▶ **Required work**:
A – Please rewrite the paragraph of the Korle Bu article that begins "Kobby Blay recalls he noticed" as a short bulleted list that keeps its main facts.
B – Answer these questions from the Korle Bu article, one line each:
(i) Where have overflow patients ended up sleeping and being treated?
(ii) Who hosted the morning show Blay spoke to?
(iii) On what site did Blay post his photos?
C – Write the next part of the Korle Bu article, picking up after its final sentence.

== Document excerpt

Korle Bu ‘Overwhelmed’ By Increasing Patient Volume Following Death Of Man Turned Away At LEKMA

At Korle Bu Teaching Hospital in Accra, patients scatter helplessly on floors throughout hallways, corridors and stairwells. Because space is limited, a nurse there says, patients have flooded and spilled out onto the facility’s car park, where they sleep and receive treatment amongst mosquitoes and other elements.

Kobby Blay, a registered nurse at Korle Bu, told Joy FM’a Super Morning Show that the situation there is dire. He’s certain the number of deaths within the hands of the hospital could have prevented if space and proper equipment were available.

“We may have lost more lives than needed because of the lack of resources,” he told the morning show host, Daniel Dadzie.

Kobby Blay recalls he noticed a problem brewing following the death of a 70-year-old man who was turned away at LEKMA hospital in Accra. The hospital said that, at the time, the facility was at maximum capacity, and did not have space to treat him. The 70-year-old man died subsequently. Since then, the Health Ministry has ordered all health facilities to admit everyone, regardless of patient volume.

Korle Bu is “overwhelmed,” Blay says, who acknowledged that “some patients sit outside with their IV fluids stuck in them. The place is full. The beds are full. The corridors leading up to the restrooms are filled. Patients in bad condition are sitting on the floor.”

Angered, he shared photos of conditions there and posted them on Facebook. Those photos have since gone viral.

You don’t want to get sick in Ghana if you don’t have a lot of money,” one commenter wrote. “Terrible experiences.”

“This is a crowded place,” said Dadzie while sifting through the photos.  “Even if this [crowd] was waiting at a bus stop, it would be uncomfortable.”

====
== Source information

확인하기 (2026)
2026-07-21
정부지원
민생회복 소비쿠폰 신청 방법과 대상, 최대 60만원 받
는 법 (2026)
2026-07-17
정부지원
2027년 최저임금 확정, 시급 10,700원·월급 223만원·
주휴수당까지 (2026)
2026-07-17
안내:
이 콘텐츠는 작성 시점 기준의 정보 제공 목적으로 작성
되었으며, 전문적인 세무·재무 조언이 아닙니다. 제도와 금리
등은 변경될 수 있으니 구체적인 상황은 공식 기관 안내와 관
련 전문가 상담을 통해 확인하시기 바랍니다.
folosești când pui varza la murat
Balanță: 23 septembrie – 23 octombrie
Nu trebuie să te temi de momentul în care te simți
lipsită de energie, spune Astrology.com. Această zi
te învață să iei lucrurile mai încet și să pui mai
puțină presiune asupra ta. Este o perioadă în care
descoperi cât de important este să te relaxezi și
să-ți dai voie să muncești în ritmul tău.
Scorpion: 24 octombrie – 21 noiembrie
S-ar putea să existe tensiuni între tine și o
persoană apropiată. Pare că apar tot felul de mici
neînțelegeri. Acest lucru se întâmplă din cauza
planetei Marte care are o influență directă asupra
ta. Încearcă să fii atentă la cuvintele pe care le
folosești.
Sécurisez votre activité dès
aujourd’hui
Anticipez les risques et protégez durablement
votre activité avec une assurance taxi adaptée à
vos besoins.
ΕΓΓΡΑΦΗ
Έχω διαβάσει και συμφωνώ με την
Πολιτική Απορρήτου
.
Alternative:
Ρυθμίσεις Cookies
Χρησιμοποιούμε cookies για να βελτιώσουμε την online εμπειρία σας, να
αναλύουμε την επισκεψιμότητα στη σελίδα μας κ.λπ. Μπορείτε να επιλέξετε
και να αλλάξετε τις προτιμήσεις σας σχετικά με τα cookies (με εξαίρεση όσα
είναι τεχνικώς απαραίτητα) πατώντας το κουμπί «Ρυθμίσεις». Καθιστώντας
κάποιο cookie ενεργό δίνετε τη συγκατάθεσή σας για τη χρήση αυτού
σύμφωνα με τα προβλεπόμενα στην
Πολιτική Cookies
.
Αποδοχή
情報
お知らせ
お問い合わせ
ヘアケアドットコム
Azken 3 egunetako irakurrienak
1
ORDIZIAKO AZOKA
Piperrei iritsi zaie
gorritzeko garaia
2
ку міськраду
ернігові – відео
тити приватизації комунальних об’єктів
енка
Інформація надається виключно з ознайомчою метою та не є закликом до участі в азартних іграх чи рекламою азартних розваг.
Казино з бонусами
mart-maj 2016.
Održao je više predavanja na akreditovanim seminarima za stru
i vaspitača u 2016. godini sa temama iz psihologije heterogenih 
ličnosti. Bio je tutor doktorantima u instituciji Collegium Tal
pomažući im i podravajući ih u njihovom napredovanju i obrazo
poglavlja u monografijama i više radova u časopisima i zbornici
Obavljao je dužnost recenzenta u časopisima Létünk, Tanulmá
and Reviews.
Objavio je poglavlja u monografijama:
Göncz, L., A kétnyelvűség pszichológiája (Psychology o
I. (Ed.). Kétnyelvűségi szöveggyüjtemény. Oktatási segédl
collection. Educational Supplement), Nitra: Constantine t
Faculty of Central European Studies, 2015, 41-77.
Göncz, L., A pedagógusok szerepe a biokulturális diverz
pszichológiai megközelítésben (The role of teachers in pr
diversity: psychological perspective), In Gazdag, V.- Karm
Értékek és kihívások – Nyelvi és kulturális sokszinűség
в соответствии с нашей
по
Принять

====

▶ **Responses**:
A –
- Kobby Blay noticed a problem developing after a 70-year-old man was turned away at LEKMA hospital in Accra.
- LEKMA said it was at maximum capacity and had no space to treat him.
- The man later died.
- Since then, the Health Ministry has ordered all health facilities to admit everyone, regardless of patient volume.

B –
(i) The hospital's car park.
(ii) Daniel Dadzie.
(iii) Facebook.

C –
Blay agrees. He says as a health professional, he’s distraught because there is only so much he can do.

“One of the basic things in providing healthcare is that you must not do harm to patients. Unfortunately, we are doing harm to these patients and their relatives.”

Those relatives, Blay says, run the risk of transferring infections back into their communities, spiralling the situation out of control.

One patient’s mother lamented that because Korle Bu is choked, her ailing daughter has had to sleep underneath a stairwell on hard concrete outside the facility.

“Something has to be done. I brought my daughter here Sunday. She sat on the floor until 11:30 pm,” adding that the hospital is “overwhelmed by our numbers. It’s not their fault.”

Her daughter has since been transported to another hospital because her “condition is deteriorating.”

Meanwhile, up North, Joy FM’s Erastus Asare Donkor is reporting a similar scenario at Komfo Anokye Teaching Hospital, the only referral centre for the northern part of the country.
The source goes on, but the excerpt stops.